■ **DOCUMENT SEGMENT**:
****

Anyone can join the entertainment and education at, where Brown posts daily video design exercises including analyzing and comparing floorplans and voting for the Slow Home awards for the surveyed cities.  The Slow Home awards for good new design in Denver are viewable at  WashPark Green, the winner for a single-family home, is pictured below.


Denver B-Cycle Ready to Roll

On April 22, Denver launches B-Cycle, an ambitious bicycle-sharing program that will provide hundreds of bikes for rent at around 30 locations in the Downtown area and another dozen or so locations elsewhere in the city, such as Cherry Creek and the University of Denver.

Seeing the B-Cycle stations installed around Downtown over the past few weeks has been exciting. Here are two that I pass on my walk to work:

B-Cycle station at 16th & Platte B-Cycle station at 16th & Little Raven

As the B-Cycle website states, about 40% of all trips Americans take are less than two miles in length… perfect for a bicycle trip! B-Cycle gives Denver citizens another viable transportation option, and is one more step in the process of transitioning our automobile-dependent society into one that relies on multiple modes of transportation that are healthier and more environmentally and economically sustainable.

****

■ **LISTED RECORDS**:
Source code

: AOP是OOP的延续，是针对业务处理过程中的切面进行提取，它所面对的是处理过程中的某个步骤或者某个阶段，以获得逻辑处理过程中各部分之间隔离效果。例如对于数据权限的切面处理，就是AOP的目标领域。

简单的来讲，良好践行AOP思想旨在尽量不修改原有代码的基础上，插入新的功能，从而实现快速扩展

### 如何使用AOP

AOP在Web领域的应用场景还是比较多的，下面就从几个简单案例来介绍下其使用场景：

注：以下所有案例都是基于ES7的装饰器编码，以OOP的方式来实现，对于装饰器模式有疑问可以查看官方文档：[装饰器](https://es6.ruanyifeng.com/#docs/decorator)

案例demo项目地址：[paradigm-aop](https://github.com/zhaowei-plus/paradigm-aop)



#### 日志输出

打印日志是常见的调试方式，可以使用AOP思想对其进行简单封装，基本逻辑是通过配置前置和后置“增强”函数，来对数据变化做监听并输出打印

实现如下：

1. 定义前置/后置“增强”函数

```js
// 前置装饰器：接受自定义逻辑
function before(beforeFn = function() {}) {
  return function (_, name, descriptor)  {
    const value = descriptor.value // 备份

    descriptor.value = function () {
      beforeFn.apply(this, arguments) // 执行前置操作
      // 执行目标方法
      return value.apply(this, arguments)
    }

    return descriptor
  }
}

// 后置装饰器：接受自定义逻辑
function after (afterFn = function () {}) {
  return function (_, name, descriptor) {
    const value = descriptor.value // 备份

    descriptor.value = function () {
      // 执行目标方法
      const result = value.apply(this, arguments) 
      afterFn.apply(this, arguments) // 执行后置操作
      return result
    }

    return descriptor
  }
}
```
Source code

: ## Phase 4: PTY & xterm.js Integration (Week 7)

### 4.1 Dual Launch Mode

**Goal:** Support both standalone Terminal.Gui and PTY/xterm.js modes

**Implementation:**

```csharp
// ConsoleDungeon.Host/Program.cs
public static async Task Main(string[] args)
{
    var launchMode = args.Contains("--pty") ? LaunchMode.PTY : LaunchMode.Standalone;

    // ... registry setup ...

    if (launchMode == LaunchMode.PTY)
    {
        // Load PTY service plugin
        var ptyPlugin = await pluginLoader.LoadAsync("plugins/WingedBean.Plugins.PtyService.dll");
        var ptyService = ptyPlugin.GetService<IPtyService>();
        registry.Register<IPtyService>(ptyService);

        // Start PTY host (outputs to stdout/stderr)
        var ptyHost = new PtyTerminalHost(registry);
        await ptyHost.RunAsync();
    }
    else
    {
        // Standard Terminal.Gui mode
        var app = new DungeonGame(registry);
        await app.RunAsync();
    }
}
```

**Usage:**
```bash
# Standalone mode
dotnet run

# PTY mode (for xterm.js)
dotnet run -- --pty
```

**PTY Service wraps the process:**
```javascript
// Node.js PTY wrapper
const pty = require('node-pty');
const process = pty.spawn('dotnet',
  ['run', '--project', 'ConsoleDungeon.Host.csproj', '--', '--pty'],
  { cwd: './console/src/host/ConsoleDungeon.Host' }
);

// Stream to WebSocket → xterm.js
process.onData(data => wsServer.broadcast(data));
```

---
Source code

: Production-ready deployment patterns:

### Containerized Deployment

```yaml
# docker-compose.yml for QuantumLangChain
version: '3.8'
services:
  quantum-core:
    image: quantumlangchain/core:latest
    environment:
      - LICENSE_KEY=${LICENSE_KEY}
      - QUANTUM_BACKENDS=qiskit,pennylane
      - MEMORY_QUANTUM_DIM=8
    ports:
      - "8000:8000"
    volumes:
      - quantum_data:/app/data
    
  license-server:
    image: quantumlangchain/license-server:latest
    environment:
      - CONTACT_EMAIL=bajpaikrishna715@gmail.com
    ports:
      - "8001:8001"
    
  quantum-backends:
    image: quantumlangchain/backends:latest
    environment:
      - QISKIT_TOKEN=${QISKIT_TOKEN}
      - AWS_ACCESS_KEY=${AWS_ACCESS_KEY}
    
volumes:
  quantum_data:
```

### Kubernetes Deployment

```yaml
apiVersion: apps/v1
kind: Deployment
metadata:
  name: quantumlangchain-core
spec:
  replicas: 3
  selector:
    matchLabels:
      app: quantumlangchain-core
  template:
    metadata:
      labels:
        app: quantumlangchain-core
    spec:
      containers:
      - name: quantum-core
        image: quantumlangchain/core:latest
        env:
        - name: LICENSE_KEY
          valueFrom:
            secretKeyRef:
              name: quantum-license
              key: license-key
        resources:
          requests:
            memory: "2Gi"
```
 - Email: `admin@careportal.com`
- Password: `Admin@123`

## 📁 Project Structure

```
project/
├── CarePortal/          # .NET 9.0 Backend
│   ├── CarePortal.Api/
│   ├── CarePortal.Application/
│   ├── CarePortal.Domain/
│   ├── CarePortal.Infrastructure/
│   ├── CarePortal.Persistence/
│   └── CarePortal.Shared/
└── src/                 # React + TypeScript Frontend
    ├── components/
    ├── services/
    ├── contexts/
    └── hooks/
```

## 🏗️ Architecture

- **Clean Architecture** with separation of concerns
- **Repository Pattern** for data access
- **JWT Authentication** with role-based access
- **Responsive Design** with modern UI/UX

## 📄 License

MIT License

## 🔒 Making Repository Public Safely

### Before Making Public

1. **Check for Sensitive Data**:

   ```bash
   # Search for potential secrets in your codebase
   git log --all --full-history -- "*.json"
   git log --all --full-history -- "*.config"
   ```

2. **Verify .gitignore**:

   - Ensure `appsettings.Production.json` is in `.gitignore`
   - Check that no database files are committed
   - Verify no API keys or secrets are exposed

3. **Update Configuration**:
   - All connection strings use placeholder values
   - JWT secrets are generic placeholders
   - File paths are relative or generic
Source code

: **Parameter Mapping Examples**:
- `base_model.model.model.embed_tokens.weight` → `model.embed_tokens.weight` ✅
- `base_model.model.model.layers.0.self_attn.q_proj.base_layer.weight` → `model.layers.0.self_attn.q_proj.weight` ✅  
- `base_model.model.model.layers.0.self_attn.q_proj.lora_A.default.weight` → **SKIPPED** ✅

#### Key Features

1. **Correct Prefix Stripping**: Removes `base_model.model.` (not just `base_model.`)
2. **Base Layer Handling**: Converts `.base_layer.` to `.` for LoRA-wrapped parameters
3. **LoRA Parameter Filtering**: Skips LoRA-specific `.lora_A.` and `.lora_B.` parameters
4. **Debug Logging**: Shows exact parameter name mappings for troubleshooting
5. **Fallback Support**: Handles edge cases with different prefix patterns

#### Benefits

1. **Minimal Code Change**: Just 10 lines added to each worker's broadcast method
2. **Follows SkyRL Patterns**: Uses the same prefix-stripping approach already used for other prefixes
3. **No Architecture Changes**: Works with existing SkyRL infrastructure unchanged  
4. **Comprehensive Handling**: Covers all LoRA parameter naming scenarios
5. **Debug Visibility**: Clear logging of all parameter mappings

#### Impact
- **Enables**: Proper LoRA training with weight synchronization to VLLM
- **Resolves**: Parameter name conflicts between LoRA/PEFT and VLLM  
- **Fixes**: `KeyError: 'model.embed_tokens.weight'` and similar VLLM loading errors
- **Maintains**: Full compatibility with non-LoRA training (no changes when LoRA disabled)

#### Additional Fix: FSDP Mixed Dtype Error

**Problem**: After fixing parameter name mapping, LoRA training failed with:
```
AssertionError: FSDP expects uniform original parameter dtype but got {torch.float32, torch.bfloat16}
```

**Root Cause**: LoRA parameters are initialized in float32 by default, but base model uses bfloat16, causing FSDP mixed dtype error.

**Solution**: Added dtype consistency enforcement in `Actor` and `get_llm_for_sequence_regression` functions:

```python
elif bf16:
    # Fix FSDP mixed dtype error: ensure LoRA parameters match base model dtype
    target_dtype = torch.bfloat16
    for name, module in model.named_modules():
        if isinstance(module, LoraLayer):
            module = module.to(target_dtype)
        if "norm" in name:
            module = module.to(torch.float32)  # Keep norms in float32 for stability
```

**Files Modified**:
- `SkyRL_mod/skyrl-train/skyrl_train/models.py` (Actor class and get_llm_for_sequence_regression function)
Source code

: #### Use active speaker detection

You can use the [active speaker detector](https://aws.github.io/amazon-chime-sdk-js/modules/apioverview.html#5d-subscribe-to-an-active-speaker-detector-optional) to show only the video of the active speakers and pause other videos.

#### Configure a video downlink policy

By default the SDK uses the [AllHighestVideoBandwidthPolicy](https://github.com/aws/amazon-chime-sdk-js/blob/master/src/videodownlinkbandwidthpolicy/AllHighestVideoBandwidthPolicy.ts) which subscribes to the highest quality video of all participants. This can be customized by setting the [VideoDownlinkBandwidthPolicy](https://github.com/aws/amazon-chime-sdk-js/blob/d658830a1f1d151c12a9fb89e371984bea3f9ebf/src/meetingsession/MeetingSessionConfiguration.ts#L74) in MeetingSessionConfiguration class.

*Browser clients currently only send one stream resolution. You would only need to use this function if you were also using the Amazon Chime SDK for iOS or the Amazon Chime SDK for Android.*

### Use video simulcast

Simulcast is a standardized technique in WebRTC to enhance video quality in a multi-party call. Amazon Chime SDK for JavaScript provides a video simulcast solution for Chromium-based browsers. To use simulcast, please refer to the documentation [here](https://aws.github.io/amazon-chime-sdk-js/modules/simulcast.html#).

****

■ **HOW TO COMPLETE THIS TASK**:
Answer these questions from the text about Denver.
1. Which type of home did WashPark Green win its Slow Home award for?
2. On what date does Denver launch B-Cycle?
3. What share of all trips Americans take is less than two miles in length, according to the B-Cycle website?
The records are not needed to complete the task.

■ **RESPONSE AREA**:
1. A single-family home.
2. April 22.
3. About 40%.